== PROMPT ==
In the records that follow, the lines from the one containing "ring mcp: (164, 201)" to the one containing "middle dip: (269, 171)", inclusive, are to be given again exactly.

── RECORDS PROVIDED ──

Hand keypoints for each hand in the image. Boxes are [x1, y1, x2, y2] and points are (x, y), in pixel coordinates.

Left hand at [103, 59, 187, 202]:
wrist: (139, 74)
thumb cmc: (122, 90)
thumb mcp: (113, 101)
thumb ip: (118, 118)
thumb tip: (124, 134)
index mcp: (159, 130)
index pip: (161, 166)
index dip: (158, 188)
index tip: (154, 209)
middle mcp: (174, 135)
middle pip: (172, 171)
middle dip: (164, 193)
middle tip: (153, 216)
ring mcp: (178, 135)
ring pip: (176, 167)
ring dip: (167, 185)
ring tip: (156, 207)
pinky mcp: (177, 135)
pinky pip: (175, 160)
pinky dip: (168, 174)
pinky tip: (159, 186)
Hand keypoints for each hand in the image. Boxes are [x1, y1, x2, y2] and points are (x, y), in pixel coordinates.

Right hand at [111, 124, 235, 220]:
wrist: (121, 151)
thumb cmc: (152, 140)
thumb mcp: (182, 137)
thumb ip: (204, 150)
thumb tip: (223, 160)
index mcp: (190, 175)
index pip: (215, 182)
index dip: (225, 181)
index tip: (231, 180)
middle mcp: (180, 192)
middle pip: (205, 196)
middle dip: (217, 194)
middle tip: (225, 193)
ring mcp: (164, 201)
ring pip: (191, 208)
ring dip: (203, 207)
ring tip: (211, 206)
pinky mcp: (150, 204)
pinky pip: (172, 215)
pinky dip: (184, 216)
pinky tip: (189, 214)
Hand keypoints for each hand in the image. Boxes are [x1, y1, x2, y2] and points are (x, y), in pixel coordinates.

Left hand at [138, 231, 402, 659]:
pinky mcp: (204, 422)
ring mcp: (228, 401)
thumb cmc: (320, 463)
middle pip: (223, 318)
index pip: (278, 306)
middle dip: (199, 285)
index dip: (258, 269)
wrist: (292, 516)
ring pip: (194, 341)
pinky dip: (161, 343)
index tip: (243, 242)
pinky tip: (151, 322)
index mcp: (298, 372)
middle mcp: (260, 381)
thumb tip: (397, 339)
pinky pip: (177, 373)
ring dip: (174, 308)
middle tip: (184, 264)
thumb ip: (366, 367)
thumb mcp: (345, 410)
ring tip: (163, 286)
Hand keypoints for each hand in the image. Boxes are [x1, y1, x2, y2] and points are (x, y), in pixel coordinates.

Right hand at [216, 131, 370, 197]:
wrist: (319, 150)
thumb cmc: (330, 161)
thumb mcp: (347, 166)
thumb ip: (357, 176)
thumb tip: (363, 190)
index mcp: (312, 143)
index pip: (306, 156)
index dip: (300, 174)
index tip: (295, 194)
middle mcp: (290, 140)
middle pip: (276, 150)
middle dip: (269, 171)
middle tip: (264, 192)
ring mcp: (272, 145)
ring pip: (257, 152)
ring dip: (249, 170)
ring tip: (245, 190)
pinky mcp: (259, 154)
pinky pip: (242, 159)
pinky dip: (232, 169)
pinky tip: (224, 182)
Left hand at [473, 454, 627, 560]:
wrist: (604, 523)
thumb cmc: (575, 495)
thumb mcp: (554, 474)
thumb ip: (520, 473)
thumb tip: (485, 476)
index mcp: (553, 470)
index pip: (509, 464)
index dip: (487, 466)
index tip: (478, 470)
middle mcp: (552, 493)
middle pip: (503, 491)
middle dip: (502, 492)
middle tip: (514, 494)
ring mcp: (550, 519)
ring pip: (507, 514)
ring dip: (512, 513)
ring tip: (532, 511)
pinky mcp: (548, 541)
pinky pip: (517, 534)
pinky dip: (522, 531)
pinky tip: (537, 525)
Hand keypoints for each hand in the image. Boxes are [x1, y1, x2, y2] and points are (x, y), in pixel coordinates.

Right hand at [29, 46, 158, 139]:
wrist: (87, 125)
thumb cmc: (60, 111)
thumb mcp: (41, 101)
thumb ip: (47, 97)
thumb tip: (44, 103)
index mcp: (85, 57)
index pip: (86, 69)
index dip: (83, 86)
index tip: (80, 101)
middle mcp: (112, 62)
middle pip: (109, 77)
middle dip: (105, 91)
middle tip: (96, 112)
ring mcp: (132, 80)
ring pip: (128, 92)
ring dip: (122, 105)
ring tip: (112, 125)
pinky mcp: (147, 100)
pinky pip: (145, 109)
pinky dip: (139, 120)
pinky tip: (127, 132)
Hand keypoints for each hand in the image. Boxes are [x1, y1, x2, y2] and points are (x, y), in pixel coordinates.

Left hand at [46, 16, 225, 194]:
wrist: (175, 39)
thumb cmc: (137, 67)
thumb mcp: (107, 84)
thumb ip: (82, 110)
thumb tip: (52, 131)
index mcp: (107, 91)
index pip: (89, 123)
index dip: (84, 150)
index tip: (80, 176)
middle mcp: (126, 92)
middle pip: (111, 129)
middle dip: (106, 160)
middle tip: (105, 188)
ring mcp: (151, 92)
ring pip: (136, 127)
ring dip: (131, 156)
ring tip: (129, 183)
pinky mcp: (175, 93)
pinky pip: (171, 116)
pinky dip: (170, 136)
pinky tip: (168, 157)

───
── RECORDS PROVIDED ──

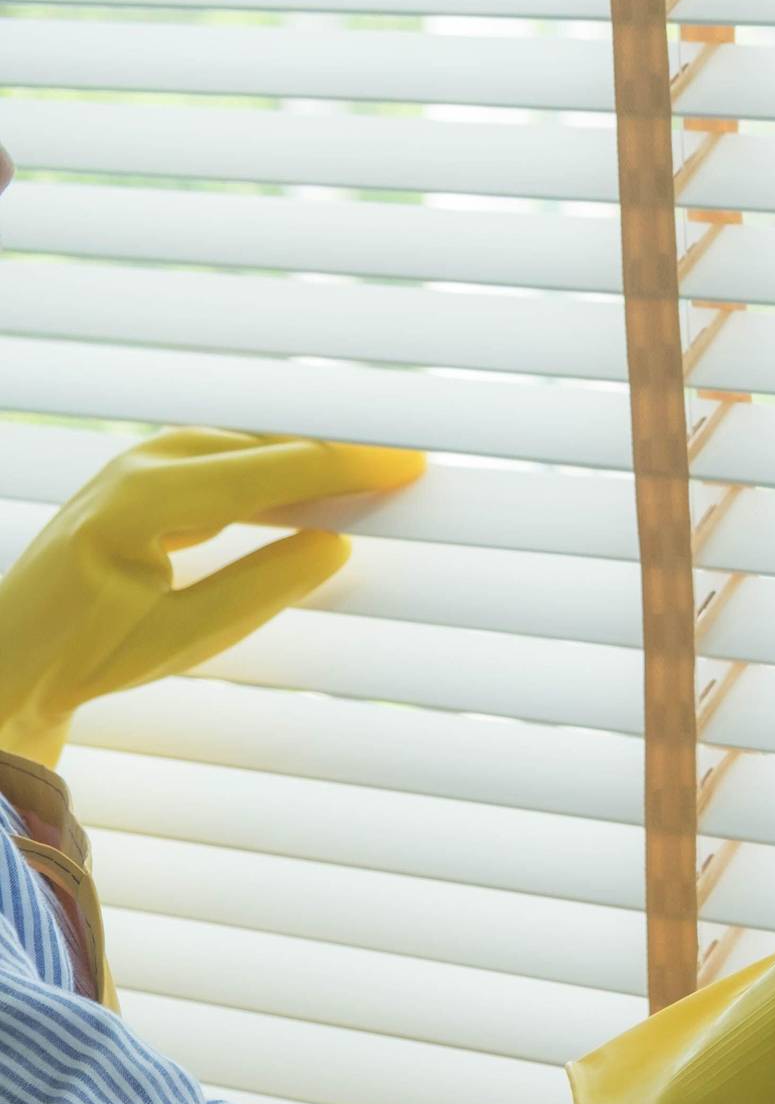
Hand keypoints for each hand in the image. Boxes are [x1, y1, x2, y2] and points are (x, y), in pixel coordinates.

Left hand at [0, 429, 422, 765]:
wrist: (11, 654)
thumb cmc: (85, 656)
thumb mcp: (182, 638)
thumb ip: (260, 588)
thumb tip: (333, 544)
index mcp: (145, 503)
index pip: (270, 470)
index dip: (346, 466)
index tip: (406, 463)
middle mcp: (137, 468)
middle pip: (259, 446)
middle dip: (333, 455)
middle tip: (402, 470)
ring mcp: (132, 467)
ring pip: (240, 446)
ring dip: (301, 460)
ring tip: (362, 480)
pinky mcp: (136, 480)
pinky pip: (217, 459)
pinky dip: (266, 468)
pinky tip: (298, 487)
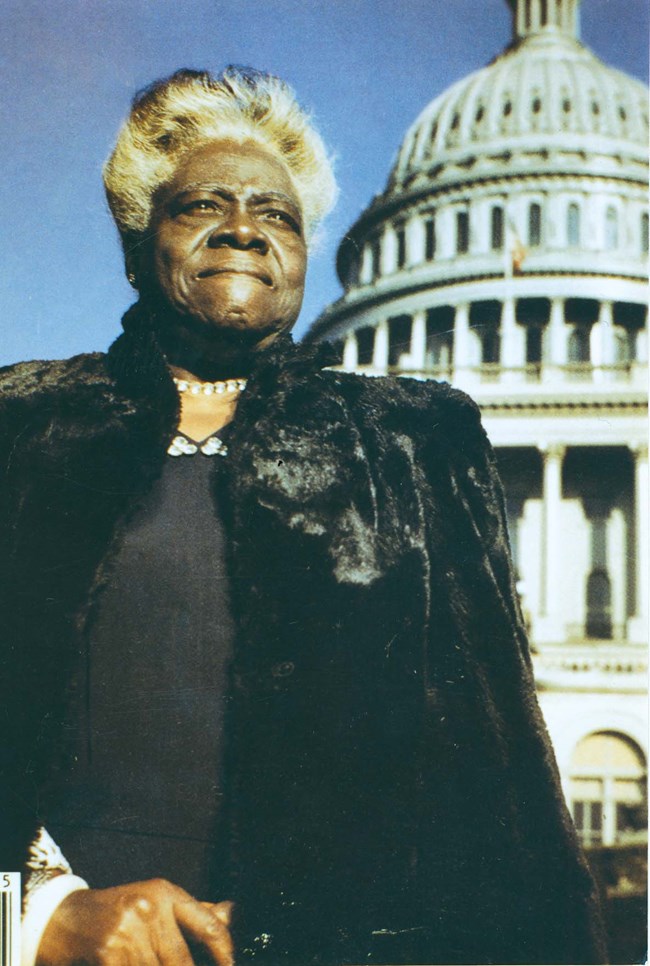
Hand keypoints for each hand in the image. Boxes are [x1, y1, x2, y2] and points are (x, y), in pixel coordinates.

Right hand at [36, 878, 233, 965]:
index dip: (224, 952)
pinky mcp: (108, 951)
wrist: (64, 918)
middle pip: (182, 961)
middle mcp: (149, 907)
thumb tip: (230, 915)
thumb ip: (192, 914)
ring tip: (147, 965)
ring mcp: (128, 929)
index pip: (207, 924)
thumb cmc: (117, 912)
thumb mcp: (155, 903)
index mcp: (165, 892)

───

== EXERCISE OUTPUT ==
ring mcp: (164, 201)
ring pip: (191, 208)
ring dip: (203, 207)
ring tip: (211, 206)
pinky mcp: (150, 204)
pinky pip: (172, 215)
pinky dip: (184, 216)
pinky tip: (189, 214)
Hand keypoints for each hand in the image. Boxes are [x1, y1, x2, y2] and points are (x, y), in pixel coordinates.

Left hand at [138, 231, 402, 659]:
pinky mcp: (204, 422)
ring mcp: (228, 401)
thumb cmc: (320, 463)
middle pip: (223, 318)
index pip: (278, 306)
middle dip: (199, 285)
index dip: (258, 269)
wrist: (292, 516)
ring pip: (194, 341)
pinky dip: (161, 343)
index tip: (243, 242)
pinky tip: (151, 322)
index mcp: (298, 372)
middle mcp: (260, 381)
thumb tip: (397, 339)
pinky pip: (177, 373)
ring dip: (174, 308)
middle tip: (184, 264)
thumb ip: (366, 367)
thumb mcp: (345, 410)
ring tip: (163, 286)
Hand keypoints for each hand in the image. Boxes are [x1, y1, x2, y2] and points are (x, y), in pixel coordinates.

Right hand at [216, 131, 370, 197]:
wrist: (319, 150)
thumb cmc: (330, 161)
thumb mcp: (347, 166)
thumb ip: (357, 176)
thumb tip: (363, 190)
index mcp: (312, 143)
index pip: (306, 156)
index dip: (300, 174)
index tip: (295, 194)
middle mcp: (290, 140)
middle pip: (276, 150)
middle dip: (269, 171)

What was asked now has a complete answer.